Журналист Илья Эренбург, чьи статьи в армейской «Красной звезде» пользовались большой популярностью, не стеснялся подогревать подобные настроения. Оказавшись недалеко от прежней линии фронта Гудериана к северу от Тулы, он видел деревни, которые недавно были сожжены. Возле города Малоярославца (на месте последней битвы Наполеона в самом начале его судьбоносного «отступления из Москвы») его скорее заинтересовала, чем расстроила представившаяся его взгляду картина:
Кругом лежали; а порой стояли, прислонившись к дереву, убитые немцы… На морозе лица мертвых румянились, мнились живыми. Офицер, который ехал со мной, восторженно восклицал: «Видите, сколько набили! Эти в Москву не придут…» И – не скрою – я тоже радовался[1318].
Эренбург признавал, что ненависть – «нехорошее, недоброе чувство», которое «вымораживает душу», но в одной из своих статей говорил читателям: «Мы ненавидим немцев не только за то, что они низко и подло убивают наших детей. Мы их ненавидим и за то, что мы должны их убивать, что из всех слов, которыми богат человек, нам сейчас осталось одно: “убей”». Эти слова были сказаны на публику, но он охотно признавал, что мог бы точно так же легко написать их в письме другу или в своем дневнике.
Во время поездки на фронт к Эренбургу часто подходили жители деревень, жаждущие рассказать ему свои истории. Один крестьянин рассказывал:
Я думал, что немец распустит колхоз, а он, паразит, корову у меня забрал, всю посуду опоганил – ноги мыл, мать его!.. Вчера четверо пришли: просятся в избу – замерзли. Бабы прибежали, забили насмерть…
Его заметки разжигали в сердцах читателей созвучную ненависть. Автором одного из писем Эренбургу была женщина, жившая недалеко от Калинина, Елизавета Ивановна Семенова. Ее письмо – которое она сама озаглавила «Обида от сурового врага» – невольно приняло форму притчи:
Когда появился к нам, в Козицыно, враг, у меня, у Семеновой, первую взяли корову. Потом взяли у меня гусей. Гусей я не хотела давать. Дали мне по щеке и затопали на меня: «Уйди!» …На другой день ко мне пришли брать последнюю овцу. Я стала плакать, не давать. А германский солдат затопал ногами и закричал: «Уйди, матка!» Когда я обернулась назад, он выстрелил. Я от ужаса упала в снег. А последнюю овцу все-таки взяли.

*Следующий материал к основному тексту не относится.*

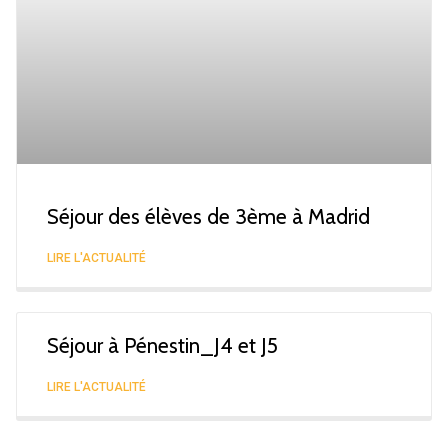
Séjour des élèves de 3ème à Madrid
LIRE L'ACTUALITÉ
Séjour à Pénestin_J4 et J5
LIRE L'ACTUALITÉ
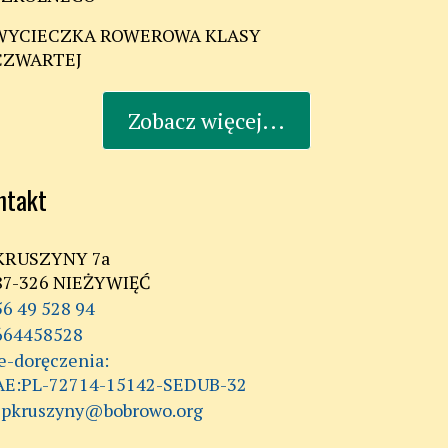
WYCIECZKA ROWEROWA KLASY
CZWARTEJ
Zobacz więcej...
ntakt
KRUSZYNY 7a
87-326 NIEŻYWIĘĆ
56 49 528 94
664458528
AE:PL-72714-15142-SEDUB-32
spkruszyny@bobrowo.org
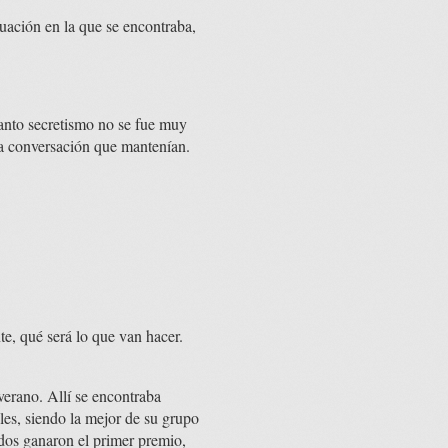
ación en la que se encontraba,
tanto secretismo no se fue muy
 la conversación que mantenían.
e, qué será lo que van hacer.
verano. Allí se encontraba
es, siendo la mejor de su grupo
 dos ganaron el primer premio,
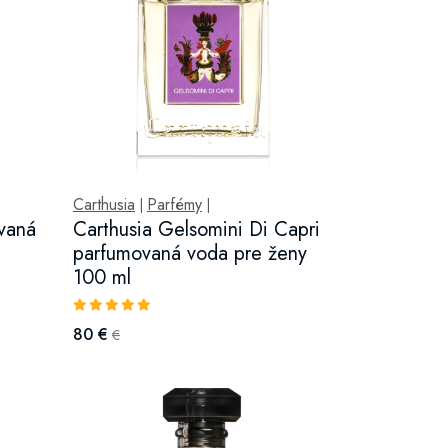
Carthusia
Parfémy
|
|
vaná
Carthusia Gelsomini Di Capri
parfumovaná voda pre ženy
100 ml
80 €
€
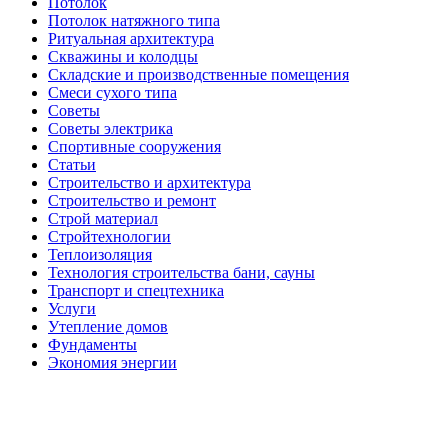
Потолок
Потолок натяжного типа
Ритуальная архитектура
Скважины и колодцы
Складские и производственные помещения
Смеси сухого типа
Советы
Советы электрика
Спортивные сооружения
Статьи
Строительство и архитектура
Строительство и ремонт
Строй материал
Стройтехнологии
Теплоизоляция
Технология строительства бани, сауны
Транспорт и спецтехника
Услуги
Утепление домов
Фундаменты
Экономия энергии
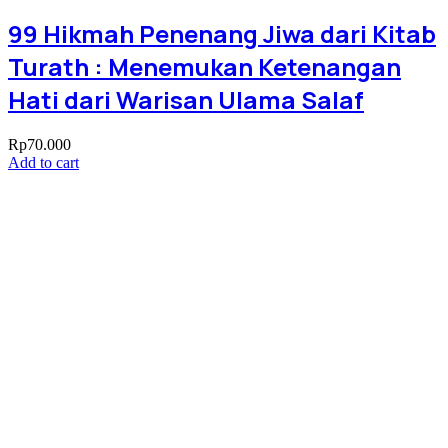
99 Hikmah Penenang Jiwa dari Kitab
Turath : Menemukan Ketenangan
Hati dari Warisan Ulama Salaf
Rp
70.000
Add to cart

Когда они от нас отступали, сожгли мой хутор, сожгли избу, двор, сарай и амбар. При этом сожгли все мое крестьянское имущество, и осталась я без последствия с тремя детьми в чужой постройке.
Два мои сына в Красной армии: [Круглов] Алексей Егорович, Георгий Егорович.

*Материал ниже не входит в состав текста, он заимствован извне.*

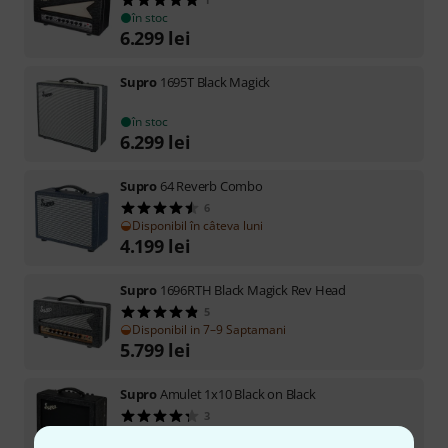
în stoc
6.299
lei
Supro
1695T Black Magick
în stoc
6.299
lei
Supro
64 Reverb Combo
6
Disponibil în câteva luni
4.199
lei
Supro
1696RTH Black Magick Rev Head
5
Disponibil in 7–9 Saptamani
5.799
lei
Supro
Amulet 1x10 Black on Black
3
Disponibil în câteva luni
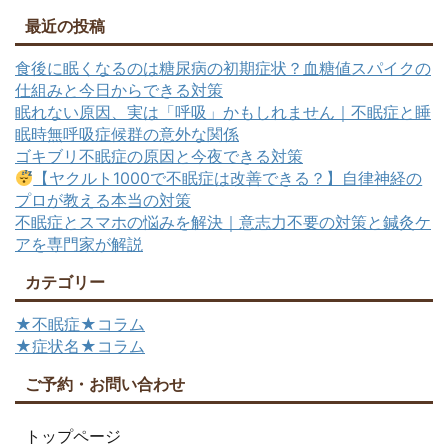
最近の投稿
食後に眠くなるのは糖尿病の初期症状？血糖値スパイクの
仕組みと今日からできる対策
眠れない原因、実は「呼吸」かもしれません｜不眠症と睡
眠時無呼吸症候群の意外な関係
ゴキブリ不眠症の原因と今夜できる対策
【ヤクルト1000で不眠症は改善できる？】自律神経の
プロが教える本当の対策
不眠症とスマホの悩みを解決｜意志力不要の対策と鍼灸ケ
アを専門家が解説
カテゴリー
★不眠症★コラム
★症状名★コラム
ご予約・お問い合わせ
トップページ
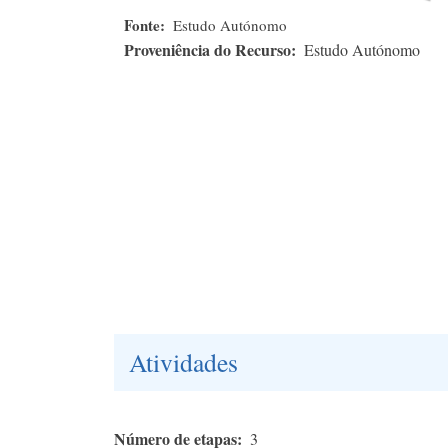
Fonte
Estudo Autónomo
Proveniência do Recurso
Estudo Autónomo
Atividades
Número de etapas
3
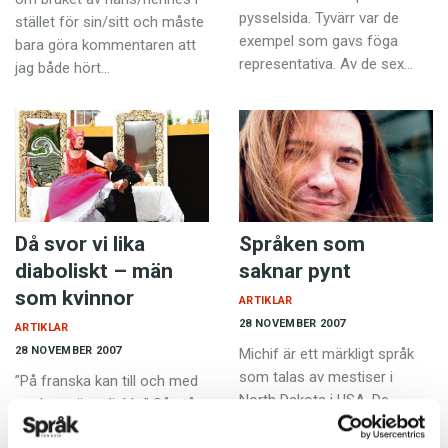
pysselsida. Tyvärr var de
stället för sin/sitt och måste
exempel som gavs föga
bara göra kommentaren att
representativa. Av de sex…
jag både hört…
Då svor vi lika
Språken som
diaboliskt – män
saknar pynt
som kvinnor
ARTIKLAR
28 NOVEMBER 2007
ARTIKLAR
28 NOVEMBER 2007
Michif är ett märkligt språk
som talas av mestiser i
”På franska kan till och med
North Dakota i USA. De
en dam säga diable.” Så står
härstammar från
det under uppslagsordet
kanadensiska pälsjägare och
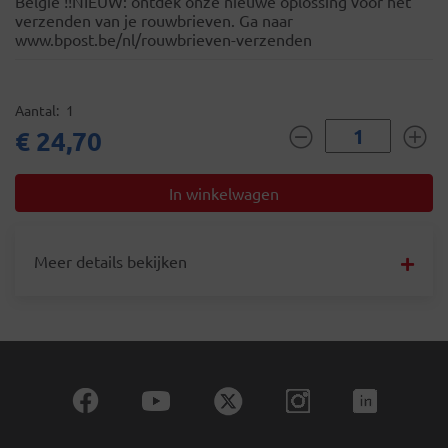
België !!NIEUW: ontdek onze nieuwe oplossing voor het
verzenden van je rouwbrieven. Ga naar
www.bpost.be/nl/rouwbrieven-verzenden
Aantal
1
€ 24,70
Meer details bekijken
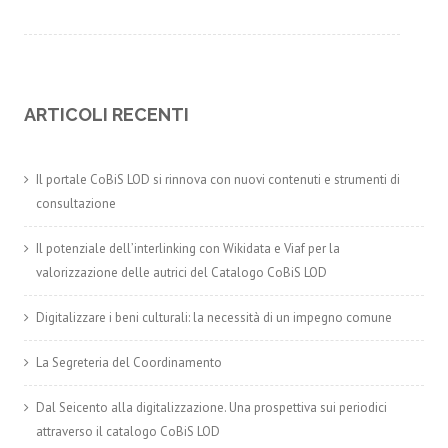
ARTICOLI RECENTI
Il portale CoBiS LOD si rinnova con nuovi contenuti e strumenti di
consultazione
Il potenziale dell’interlinking con Wikidata e Viaf per la
valorizzazione delle autrici del Catalogo CoBiS LOD
Digitalizzare i beni culturali: la necessità di un impegno comune
La Segreteria del Coordinamento
Dal Seicento alla digitalizzazione. Una prospettiva sui periodici
attraverso il catalogo CoBiS LOD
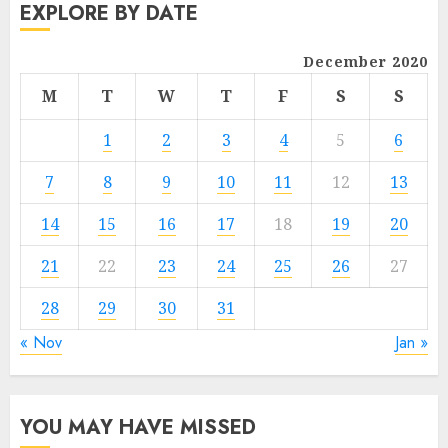
EXPLORE BY DATE
December 2020
M
T
W
T
F
S
S
1
2
3
4
5
6
7
8
9
10
11
12
13
14
15
16
17
18
19
20
21
22
23
24
25
26
27
28
29
30
31
« Nov
Jan »
YOU MAY HAVE MISSED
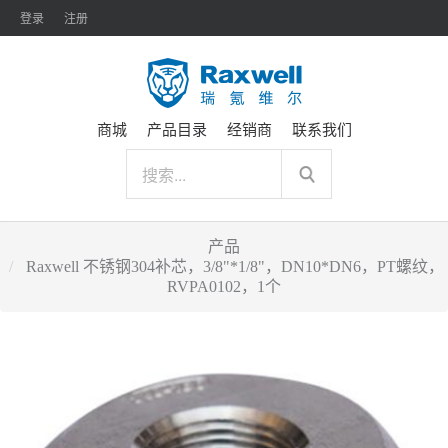
登录
注册
商城
产品目录
经销商
联系我们
产品
Raxwell 不锈钢304补芯，3/8"*1/8"，DN10*DN6，PT螺纹，
RVPA0102，1个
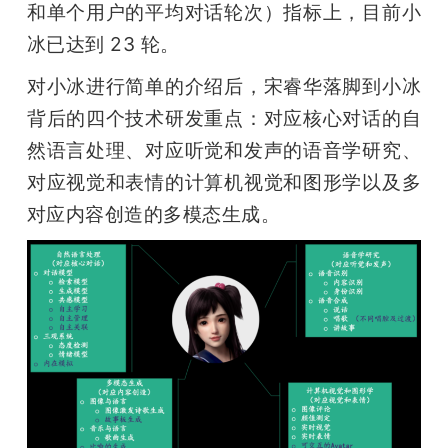
和单个用户的平均对话轮次）指标上，目前小
冰已达到 23 轮。
对小冰进行简单的介绍后，宋睿华落脚到小冰
背后的四个技术研发重点：对应核心对话的自
然语言处理、对应听觉和发声的语音学研究、
对应视觉和表情的计算机视觉和图形学以及多
对应内容创造的多模态生成。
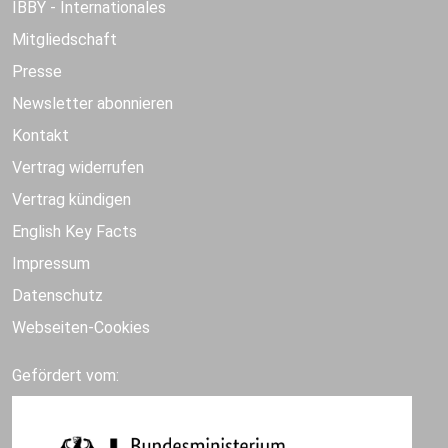
IBBY - Internationales
Mitgliedschaft
Presse
Newsletter abonnieren
Kontakt
Vertrag widerrufen
Vertrag kündigen
English Key Facts
Impressum
Datenschutz
Webseiten-Cookies
Gefördert vom:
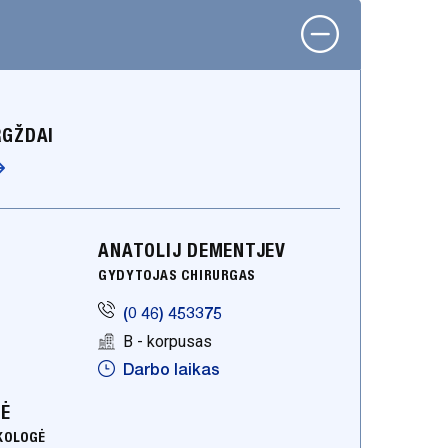
RGŽDAI
ANATOLIJ DEMENTJEV
GYDYTOJAS CHIRURGAS
(0 46) 453375
B - korpusas
Darbo laikas
NĖ
KOLOGĖ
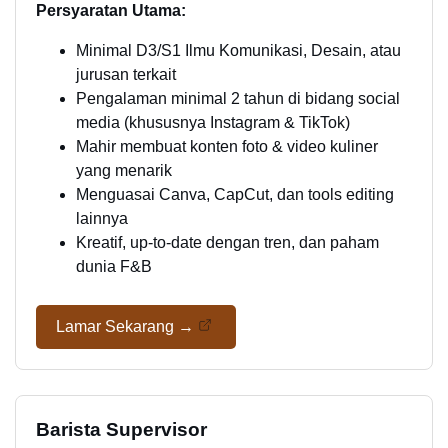
Persyaratan Utama:
Minimal D3/S1 Ilmu Komunikasi, Desain, atau
jurusan terkait
Pengalaman minimal 2 tahun di bidang social
media (khususnya Instagram & TikTok)
Mahir membuat konten foto & video kuliner
yang menarik
Menguasai Canva, CapCut, dan tools editing
lainnya
Kreatif, up-to-date dengan tren, dan paham
dunia F&B
Lamar Sekarang →
Barista Supervisor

Сыновья мои, если вы живы, бейте врага без пощады!
Коллега Эренбурга по «Красной звезде» Василий Гроссман встречался с похожими настроениями: «Население освобожденных деревень кипит ненавистью, – писал он в личном письме Эренбургу. – Я говорил с сотнями крестьян, стариков, старух, они готовы погибнуть сами, сжечь свои дома, лишь бы погибли немцы. Произошел огромный перелом: народ словно вдруг проснулся…»[1319]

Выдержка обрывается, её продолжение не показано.